Was it the streak to end all streaks? Fans of Byron Nelson, Joe DiMaggio and Cal Ripken Jr. might disagree, but Jack's Pack would argue that their man's run of 154 consecutive major championships is the greatest streak in sports history.
When it began at the 1957 U.S. Open, Jack Nicklaus was a chubby 17-year-old senior at Scioto ( Ohio) High. When it ended last month at the U.S. Open, he was a weathered 58-year-old grandfather. During that time the U.S. had nine presidents, the Dow Jones average rose from 511.79 to 8,712.87, the Dodgers left Brooklyn, and men walked on the moon.
Tom Watson, who was seven when Nicklaus played in his first major, is the prince of streakdom, having started every Grand Slam event from the 1974 PGA through the '96 U.S. Open. But Watson's run, the second-longest ever, ended at 87 when he missed the '96 British Open with a strained shoulder. The longest current streak belongs to Nick Faldo, who has played 44 majors in a row beginning with the '87 British Open, which he won. Faldo, however, withdrew from last week's Loch Lomond invitational with a sore elbow and might not play this week at Royal Birkdale. If he doesn't, Ian Woosnam, who has played in 40 straight Grand Slam events, will take over as the marathon man of the majors.

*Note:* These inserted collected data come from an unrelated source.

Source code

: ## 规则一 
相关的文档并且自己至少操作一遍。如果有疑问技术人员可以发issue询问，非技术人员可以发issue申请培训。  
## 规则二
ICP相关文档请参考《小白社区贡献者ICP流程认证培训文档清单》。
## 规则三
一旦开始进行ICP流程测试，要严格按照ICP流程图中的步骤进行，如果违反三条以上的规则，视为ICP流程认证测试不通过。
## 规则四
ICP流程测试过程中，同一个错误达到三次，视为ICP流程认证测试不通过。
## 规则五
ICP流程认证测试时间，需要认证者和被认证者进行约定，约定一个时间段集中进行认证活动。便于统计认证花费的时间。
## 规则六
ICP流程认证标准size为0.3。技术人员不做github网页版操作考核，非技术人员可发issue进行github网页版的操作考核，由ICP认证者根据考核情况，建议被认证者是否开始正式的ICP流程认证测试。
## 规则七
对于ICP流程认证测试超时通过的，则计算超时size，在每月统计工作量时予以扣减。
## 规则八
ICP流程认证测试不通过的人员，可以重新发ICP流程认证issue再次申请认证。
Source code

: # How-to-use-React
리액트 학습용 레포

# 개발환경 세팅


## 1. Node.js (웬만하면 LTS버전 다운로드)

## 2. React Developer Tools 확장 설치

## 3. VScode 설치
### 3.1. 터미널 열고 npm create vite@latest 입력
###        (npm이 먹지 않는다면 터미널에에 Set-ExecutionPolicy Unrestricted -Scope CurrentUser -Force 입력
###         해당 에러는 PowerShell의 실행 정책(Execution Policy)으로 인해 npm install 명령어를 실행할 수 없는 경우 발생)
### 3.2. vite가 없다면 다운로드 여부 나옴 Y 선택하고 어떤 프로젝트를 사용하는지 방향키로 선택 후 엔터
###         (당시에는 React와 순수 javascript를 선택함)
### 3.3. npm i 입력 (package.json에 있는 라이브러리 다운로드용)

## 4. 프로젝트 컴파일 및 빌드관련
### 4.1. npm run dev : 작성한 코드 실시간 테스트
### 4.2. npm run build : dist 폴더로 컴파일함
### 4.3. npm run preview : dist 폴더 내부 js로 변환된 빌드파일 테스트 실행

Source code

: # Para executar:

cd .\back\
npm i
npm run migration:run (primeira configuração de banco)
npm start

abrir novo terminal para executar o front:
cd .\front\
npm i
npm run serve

Nicklaus's total of 154 includes only tournaments for which he had qualified. Purists might quibble about a handful of British Opens and PGAs he missed before turning pro. Even so, he has played in each of the last 146 majors, an unbeatable feat in itself, and the Golden Bear didn't merely show up at those events. He saved his best golf for them. Nicklaus, Ben Hogan, Gary Player and Gene Sarazen are the only players to achieve a career Grand Slam by winning the Masters, the U.S. Open, the British Open and the PGA, but Jack won each at least three times. Including his two U.S. Amateur titles, he won 20 majors in all, seven more than Bobby Jones and one more than Seve Ballesteros, Ben Crenshaw, Hale Irwin, Greg Norman, Curtis Strange and Lee Trevino combined. As the chart to the left shows, he leads virtually every statistical category in the majors.
Can Nicklaus's streak be eclipsed? Not anytime soon. Tiger Woods, for example, must play in every major through the 2033 Masters if he wants to pass Jack.